Background: CT1812 is a first-in-class, sigma-2 receptor ligand, that prevents and displaces binding of amyloid beta (Aβ) oligomers. Normalization of quantitative electroencephalography (qEEG) markers suggests that CT1812 protects synapses from Aβ oligomer toxicity.
Objectives: Evaluate CT1812 impact on synaptic function using qEEG measurements.
Design: Phase 2, randomized, double-blind, placebo-controlled, 4-week crossover study.
Setting: VU University Medical Center and Brain Research Center Amsterdam, The Netherlands.
Participants: Adults with mild or moderate Alzheimer's disease (AD).
Intervention: A daily 300 mg dose of CT1812 or placebo for 4 weeks.
Measurements: A resting-state, eyes closed qEEG assessment occurred on Day 1 and on Day 29 of Treatment Periods 1 and 2, and at follow-up. The primary endpoint was global relative theta power (4-8 Hz), along with secondary EEG measures including global alpha corrected Amplitude Envelope Correlation (AEC-c). Cognitive and functional assessments, fluid biomarkers, and safety and tolerability were assessed.

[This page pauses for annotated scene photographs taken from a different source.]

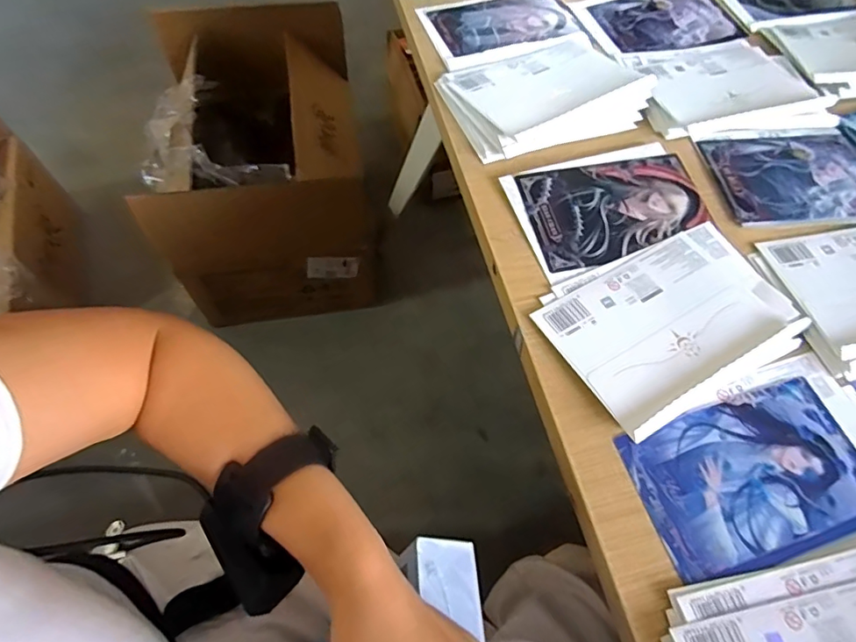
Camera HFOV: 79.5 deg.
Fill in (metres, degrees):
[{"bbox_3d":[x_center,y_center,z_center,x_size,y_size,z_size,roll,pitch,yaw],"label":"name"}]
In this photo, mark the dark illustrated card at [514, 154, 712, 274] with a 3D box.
[{"bbox_3d":[0.177,-0.105,0.481,0.169,0.004,0.106,-11,66,-9],"label":"dark illustrated card"}]

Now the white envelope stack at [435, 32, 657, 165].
[{"bbox_3d":[0.118,-0.244,0.538,0.193,0.037,0.143,-17,64,-12],"label":"white envelope stack"}]

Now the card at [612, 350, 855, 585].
[{"bbox_3d":[0.247,0.106,0.374,0.198,0.007,0.128,-15,64,-11],"label":"card"}]

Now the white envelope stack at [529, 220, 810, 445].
[{"bbox_3d":[0.200,-0.004,0.421,0.198,0.022,0.134,-24,66,-15],"label":"white envelope stack"}]

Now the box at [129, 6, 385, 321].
[{"bbox_3d":[-0.337,-0.314,1.128,0.396,0.442,0.505,-8,64,-6],"label":"box"}]

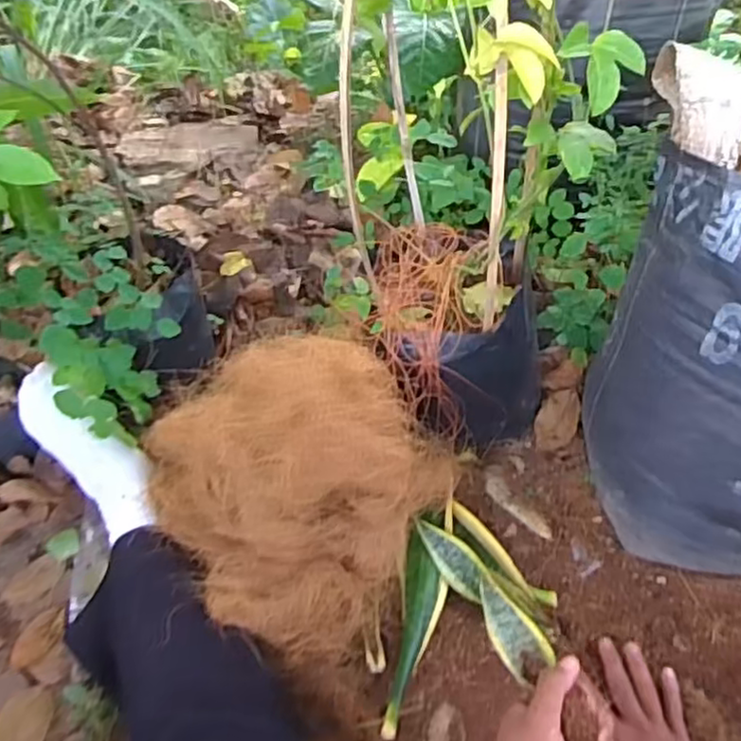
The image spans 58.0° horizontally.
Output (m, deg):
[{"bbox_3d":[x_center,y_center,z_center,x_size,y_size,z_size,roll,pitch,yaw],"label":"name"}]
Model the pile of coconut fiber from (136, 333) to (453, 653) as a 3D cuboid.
[{"bbox_3d":[-0.113,0.096,0.748,0.326,0.220,0.306,25,55,26],"label":"pile of coconut fiber"}]

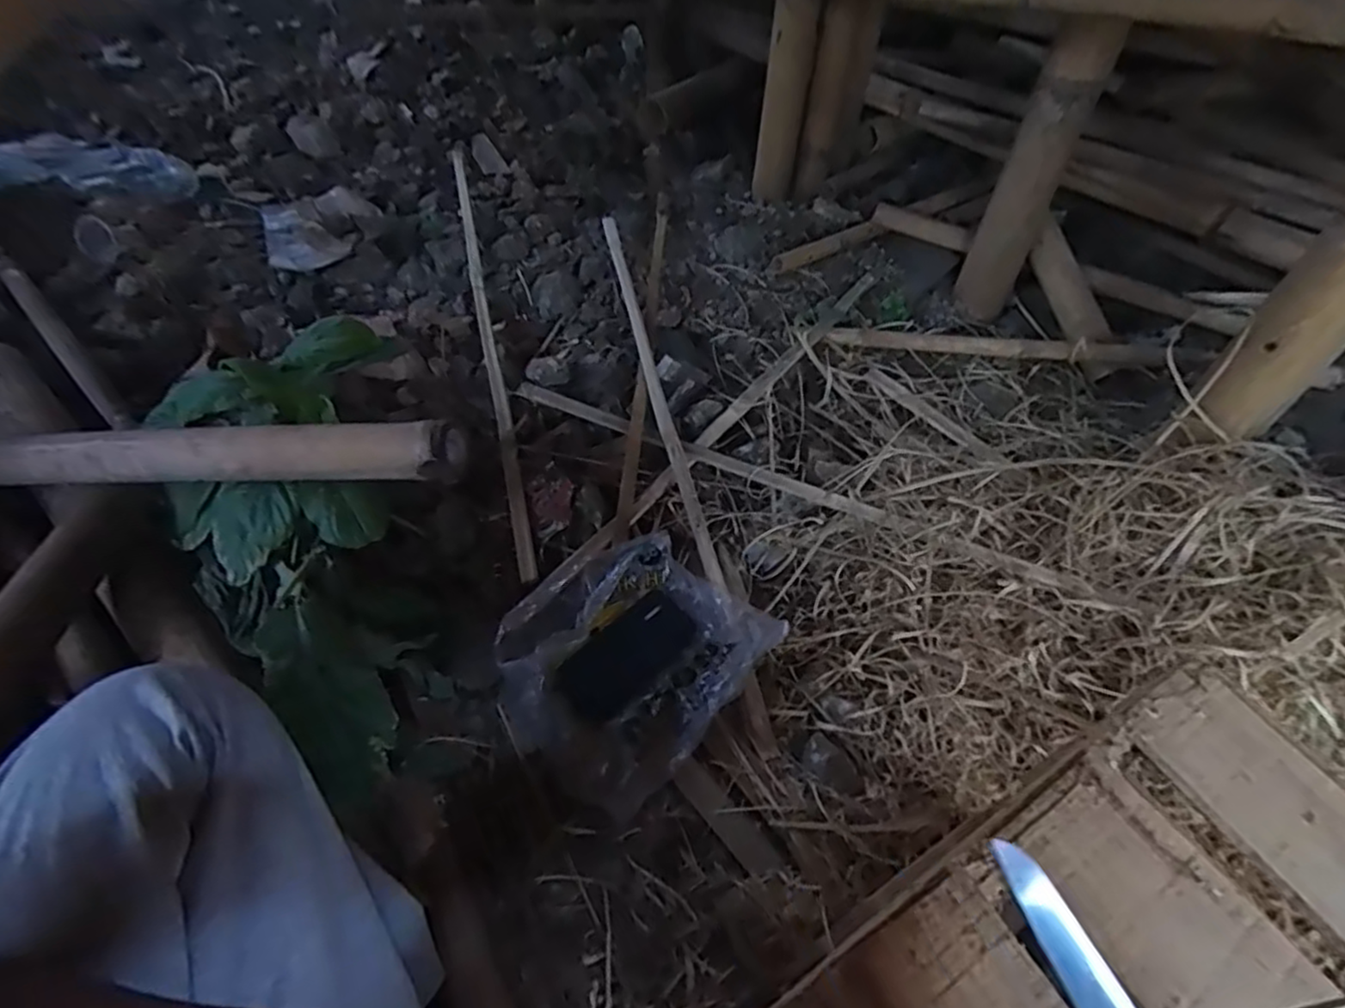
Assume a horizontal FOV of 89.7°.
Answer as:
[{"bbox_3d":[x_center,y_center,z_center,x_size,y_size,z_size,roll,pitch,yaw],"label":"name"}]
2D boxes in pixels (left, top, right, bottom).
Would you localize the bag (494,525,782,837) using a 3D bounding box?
[{"bbox_3d":[-0.049,0.164,0.764,0.245,0.069,0.291,36,55,22],"label":"bag"}]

Results: 16 patients were randomized, and 15 completed. A non-significant (p=0.123) but consistent reduction occurred in global relative theta power and in relative theta power in frontal, temporal, parietal, occipital and central (p<0.006) brain regions with CT1812. A nominally significant (p=0.034) improvement was observed in global alpha AEC-c. Adverse events occurred in 11 patients with CT1812 and 6 with placebo - most commonly nausea, diarrhea, and procedural headache. No severe or serious AEs, deaths or discontinuations were reported.
Conclusion: CT1812 improved established EEG markers of spontaneous brain activity (spectral power, functional connectivity) in patients with mild-to-moderate AD, suggesting improved neuronal/synaptic function within a 4-week timespan.
Keywords: Alzheimer’s disease; Aβ oligomer; CT1812; quantitative electroencephalogram; sigma-2 receptor modulator.